The absurdity continues as a recent injection of capital has valued Pinterest, an up and coming social network, at $1.5 billion. that is an absurd amount for a firm that has not shown any ability to generate revenue. The company received an injection of $100 million from investors in its latest round of funding.

The valuation is five times higher than than it was after the last round of funding from investors in October 2011. Pinterest is a social networking website that allows users to pin photographs of products they like.
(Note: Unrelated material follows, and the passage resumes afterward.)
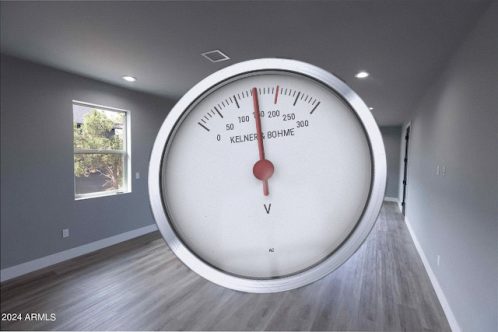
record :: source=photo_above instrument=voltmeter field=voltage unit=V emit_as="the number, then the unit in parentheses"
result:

The problem with web services like these is the inability to measure their success properly. The most often quoted statistic about the success of a company is not about its business model or its revenue stream it is a simple user count. There has not yet been any reasonable proof that a company can adequately turn these users into revenue.

Firm’s need to create streams of revenue in order to make money. This basic fact seems to be being lost on investors who are moving in hordes into a risky bet on social network and other internet services. Just because a firm has the ability to reach a billion people doesn’t mean it can sell anything to them. The entire tech company share market has become a bubble.
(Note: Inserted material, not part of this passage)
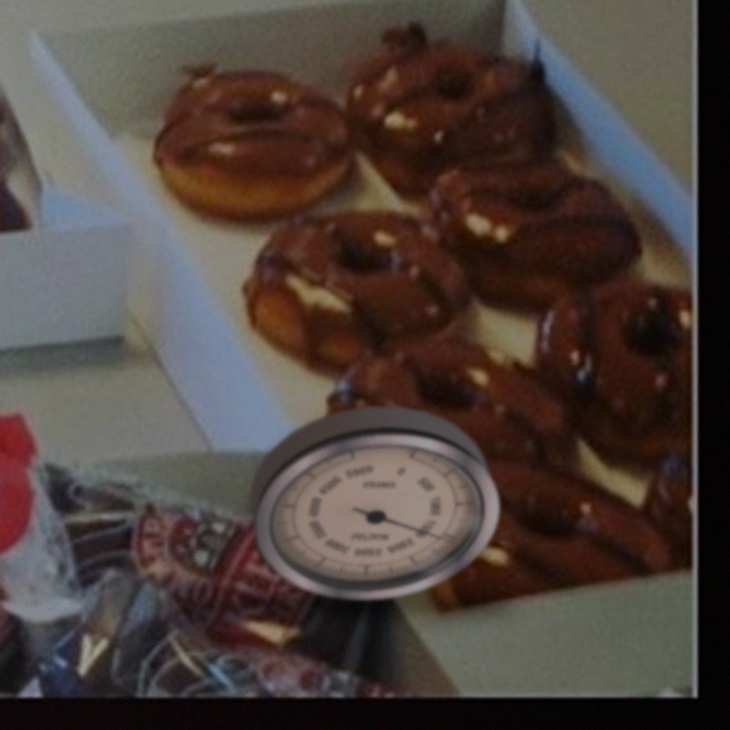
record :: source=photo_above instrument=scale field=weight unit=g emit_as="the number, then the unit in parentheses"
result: 1500 (g)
Facebook will be valued at almost $100 billion if not more when the firm’s shares go on sale. It might triple in value in the next year but that doesn’t mean its a good bet. Groupon was valued at $12 billion at its IPO. Twitter is currently valued at around $10 billion. These companies don’t make enough money to justify those numbers and have several other problems besides.

There is a bubble in Social Media. Customers are ignoring the risks implied in any business and the ones added on because of the new territory being walked here. Nobody has seen a social network build itse;f into a functioning $1 billion dollar company. In 2004 nobody had seen a search company build itself into a functioning $200 billion company but that has happened.

Facebook may very well be one of the most successful companies of all time, so might Pinterest, given some time. Now, however, the firm’s valuation seems to completely ignore is revenue streams and the risks involved in the sector. Social Media is unknown territory. It has a 5 year history and much less than that if we’re talking a real financial industry.

Some of these companies will fail and those failures may be difficult to understand. What killed MySpace, what killed Bebo?